Exhibition | Silver Lining: Contemporary Works in Silverpoint

Silver Lining: Contemporary Works in Silverpoint


May 22 – July 29, 2018

Sanderson Gallery

Artists are breathing new life into techniques and forms found in centuries old fine and decorative arts, and they are incorporating contemporary attitudes and approaches in their work. Our Contemporary Connections series of exhibitions uses the strengths of our collection to make connections to contemporary art. This year’s installment relates to our Georgian silver collection, in honor of our new book The Currency of Taste: The Gibbons Georgian Silver Collection of the Lauren Rogers Museum of Art, published in celebration of the Museum’s 95th Anniversary.
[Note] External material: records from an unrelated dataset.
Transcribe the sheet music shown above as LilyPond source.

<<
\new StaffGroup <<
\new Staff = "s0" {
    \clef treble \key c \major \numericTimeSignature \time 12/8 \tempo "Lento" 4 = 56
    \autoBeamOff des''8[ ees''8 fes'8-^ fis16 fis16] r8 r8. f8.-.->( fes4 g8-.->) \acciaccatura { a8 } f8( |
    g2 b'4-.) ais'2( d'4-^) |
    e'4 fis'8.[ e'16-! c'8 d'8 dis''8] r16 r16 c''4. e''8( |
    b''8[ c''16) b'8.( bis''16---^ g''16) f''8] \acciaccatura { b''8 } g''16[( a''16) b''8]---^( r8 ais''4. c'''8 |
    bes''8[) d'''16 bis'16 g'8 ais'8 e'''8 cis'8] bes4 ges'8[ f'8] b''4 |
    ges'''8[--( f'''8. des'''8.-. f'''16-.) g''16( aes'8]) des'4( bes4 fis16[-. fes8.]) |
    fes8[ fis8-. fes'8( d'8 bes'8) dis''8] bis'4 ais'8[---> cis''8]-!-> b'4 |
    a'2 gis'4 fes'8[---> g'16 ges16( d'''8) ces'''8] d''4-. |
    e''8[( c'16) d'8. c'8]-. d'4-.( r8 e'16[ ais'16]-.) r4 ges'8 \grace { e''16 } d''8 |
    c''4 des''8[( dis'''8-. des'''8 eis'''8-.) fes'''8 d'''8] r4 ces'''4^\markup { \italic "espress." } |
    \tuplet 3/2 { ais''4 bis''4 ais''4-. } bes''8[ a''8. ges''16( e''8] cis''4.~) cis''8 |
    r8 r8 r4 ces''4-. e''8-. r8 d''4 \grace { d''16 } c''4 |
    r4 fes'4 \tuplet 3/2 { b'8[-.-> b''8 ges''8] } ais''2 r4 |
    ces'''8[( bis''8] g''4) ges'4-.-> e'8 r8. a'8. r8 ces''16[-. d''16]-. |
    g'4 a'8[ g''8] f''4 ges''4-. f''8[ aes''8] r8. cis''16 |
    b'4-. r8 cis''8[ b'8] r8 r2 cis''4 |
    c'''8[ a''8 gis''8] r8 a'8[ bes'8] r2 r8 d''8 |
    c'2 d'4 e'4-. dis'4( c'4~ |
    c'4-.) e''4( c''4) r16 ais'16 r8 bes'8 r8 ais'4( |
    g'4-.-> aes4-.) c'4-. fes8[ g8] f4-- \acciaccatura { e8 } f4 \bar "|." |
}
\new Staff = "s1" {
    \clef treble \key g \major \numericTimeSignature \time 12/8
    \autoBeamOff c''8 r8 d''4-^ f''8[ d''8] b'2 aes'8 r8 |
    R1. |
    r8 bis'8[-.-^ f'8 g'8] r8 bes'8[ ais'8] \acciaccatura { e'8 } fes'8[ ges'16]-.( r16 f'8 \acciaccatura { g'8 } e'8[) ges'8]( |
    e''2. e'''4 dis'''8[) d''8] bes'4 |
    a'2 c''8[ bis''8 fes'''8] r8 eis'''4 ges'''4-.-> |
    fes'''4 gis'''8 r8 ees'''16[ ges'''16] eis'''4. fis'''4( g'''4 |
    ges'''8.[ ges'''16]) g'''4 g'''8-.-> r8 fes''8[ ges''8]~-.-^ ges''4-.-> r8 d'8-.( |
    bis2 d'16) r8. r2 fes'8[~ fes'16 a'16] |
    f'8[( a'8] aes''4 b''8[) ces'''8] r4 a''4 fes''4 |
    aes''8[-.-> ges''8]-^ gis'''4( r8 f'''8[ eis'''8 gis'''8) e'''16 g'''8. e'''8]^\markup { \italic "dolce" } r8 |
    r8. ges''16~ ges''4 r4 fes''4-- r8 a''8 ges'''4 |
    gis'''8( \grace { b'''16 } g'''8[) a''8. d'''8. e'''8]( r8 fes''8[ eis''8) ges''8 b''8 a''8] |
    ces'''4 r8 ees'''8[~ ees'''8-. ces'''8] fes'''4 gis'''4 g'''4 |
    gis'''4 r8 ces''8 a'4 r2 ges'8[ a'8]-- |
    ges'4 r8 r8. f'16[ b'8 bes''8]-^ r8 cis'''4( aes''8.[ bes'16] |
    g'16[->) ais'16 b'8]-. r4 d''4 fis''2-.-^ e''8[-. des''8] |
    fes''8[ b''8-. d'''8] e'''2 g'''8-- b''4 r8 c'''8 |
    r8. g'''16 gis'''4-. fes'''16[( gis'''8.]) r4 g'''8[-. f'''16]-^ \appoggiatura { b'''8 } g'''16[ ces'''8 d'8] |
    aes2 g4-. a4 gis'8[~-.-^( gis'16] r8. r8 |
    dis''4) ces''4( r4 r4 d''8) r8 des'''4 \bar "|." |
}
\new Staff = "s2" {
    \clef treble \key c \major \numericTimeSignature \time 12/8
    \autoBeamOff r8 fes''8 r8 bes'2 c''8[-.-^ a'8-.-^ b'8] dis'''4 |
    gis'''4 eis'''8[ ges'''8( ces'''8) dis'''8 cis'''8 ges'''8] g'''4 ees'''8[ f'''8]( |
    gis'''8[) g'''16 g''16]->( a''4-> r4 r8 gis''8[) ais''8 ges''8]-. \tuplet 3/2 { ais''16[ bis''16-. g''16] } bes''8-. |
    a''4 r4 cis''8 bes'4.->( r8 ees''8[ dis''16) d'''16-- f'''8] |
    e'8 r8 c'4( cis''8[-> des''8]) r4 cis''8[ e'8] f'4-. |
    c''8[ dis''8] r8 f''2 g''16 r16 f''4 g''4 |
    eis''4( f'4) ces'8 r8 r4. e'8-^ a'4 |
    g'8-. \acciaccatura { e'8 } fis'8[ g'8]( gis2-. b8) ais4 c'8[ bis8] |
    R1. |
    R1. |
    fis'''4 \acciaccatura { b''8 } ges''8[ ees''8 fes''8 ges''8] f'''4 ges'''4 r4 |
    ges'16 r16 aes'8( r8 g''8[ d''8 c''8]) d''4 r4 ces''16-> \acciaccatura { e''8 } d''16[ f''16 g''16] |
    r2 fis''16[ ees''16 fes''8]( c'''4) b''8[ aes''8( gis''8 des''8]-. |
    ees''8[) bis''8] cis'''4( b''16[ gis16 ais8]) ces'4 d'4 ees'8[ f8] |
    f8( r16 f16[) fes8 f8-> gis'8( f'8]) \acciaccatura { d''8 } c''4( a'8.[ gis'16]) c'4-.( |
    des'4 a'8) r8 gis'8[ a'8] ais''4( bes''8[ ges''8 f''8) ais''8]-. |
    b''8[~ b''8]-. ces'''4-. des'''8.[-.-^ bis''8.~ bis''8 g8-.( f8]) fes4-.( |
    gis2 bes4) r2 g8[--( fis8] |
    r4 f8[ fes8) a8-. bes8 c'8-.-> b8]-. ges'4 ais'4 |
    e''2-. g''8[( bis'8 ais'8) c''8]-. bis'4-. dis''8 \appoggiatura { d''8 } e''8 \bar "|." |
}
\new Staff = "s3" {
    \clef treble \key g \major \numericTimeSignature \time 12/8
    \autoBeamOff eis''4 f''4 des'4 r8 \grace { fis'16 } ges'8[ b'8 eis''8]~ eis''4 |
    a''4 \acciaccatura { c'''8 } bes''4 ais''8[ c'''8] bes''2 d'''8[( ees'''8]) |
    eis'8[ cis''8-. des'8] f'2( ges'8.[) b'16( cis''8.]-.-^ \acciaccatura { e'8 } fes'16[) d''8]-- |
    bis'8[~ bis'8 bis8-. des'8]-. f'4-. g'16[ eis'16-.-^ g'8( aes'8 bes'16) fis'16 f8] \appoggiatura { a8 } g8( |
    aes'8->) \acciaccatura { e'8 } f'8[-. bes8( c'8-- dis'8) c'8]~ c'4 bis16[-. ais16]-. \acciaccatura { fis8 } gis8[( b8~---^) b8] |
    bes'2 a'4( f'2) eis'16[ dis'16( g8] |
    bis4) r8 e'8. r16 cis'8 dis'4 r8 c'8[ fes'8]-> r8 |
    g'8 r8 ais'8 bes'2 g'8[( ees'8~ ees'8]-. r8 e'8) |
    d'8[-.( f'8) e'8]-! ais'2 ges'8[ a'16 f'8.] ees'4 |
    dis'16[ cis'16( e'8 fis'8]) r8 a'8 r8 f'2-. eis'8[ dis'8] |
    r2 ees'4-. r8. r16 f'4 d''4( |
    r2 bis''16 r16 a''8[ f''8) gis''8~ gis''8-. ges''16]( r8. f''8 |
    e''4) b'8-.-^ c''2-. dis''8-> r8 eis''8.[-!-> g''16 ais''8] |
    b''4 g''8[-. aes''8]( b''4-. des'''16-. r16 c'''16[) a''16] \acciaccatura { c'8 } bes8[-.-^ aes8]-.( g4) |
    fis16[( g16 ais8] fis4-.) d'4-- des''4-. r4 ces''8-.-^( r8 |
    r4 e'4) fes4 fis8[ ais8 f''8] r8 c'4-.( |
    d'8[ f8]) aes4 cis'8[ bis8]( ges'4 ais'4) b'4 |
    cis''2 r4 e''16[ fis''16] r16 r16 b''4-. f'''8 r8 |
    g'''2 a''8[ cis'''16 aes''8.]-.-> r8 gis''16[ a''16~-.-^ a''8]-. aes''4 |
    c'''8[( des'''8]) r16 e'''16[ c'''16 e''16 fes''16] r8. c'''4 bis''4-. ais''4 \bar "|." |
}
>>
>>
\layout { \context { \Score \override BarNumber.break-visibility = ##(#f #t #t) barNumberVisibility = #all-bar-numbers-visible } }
A silverpoint drawing is made by dragging a silver object across a surface, often prepared with some type of primer. The silver is usually in a rod or wire form, but a drawing can also be made with the edge of a piece of silver flatware. Over time, the lines of silver oxidize, or mix with oxygen, and this causes subtle changes in their tonality. Images made in this medium can seem ethereal and mysterious because of the low contrast between the colors of the silver and the paper.


Works by six artists are included in the exhibition. Aj Smith creates silverpoint portraits of individuals who live in relatively remote isolated communities of the Arkansas and Mississippi Delta to celebrate their gifts of honesty and majestic ordinariness, even when they are faced with political, economic, and social deprivation. Koo Schadler’s mixed media drawings, which include silverpoint and other metalpoint as well as egg tempera and gold leaf, are akin to Renaissance works that highlight the beauty of human and animal subjects alike. Susan Schwalb juxtaposes a wide variety of metals, including silver, gold, tin, and copper in horizontal bands to evoke an atmosphere of serenity in her abstract works. Tom Mazzullo’s silverpoint drawings begin with observation and are done from life to find the beauty, balance, and perfection in everyday objects. The silverpoint medium, with its delicate lines and gentle tones, is perfectly suited to capture the intimate still life subjects of Jeffrey Lewis. Carol Prusa covers spherical shapes in silverpoint drawings and ground graphite and then embeds fiber optics and lights to evoke the grandeur of the cosmos and complicated systems of the human body.


Silver Lining: Contemporary Works in Silverpoint was co-curated by Kristen Miller Zohn, Curator of Collections and Exhibitions at LRMA, and Hannah Israel, Gallery Director of the Illges Gallery at Columbus State University in Georgia, where the exhibition will travel this fall.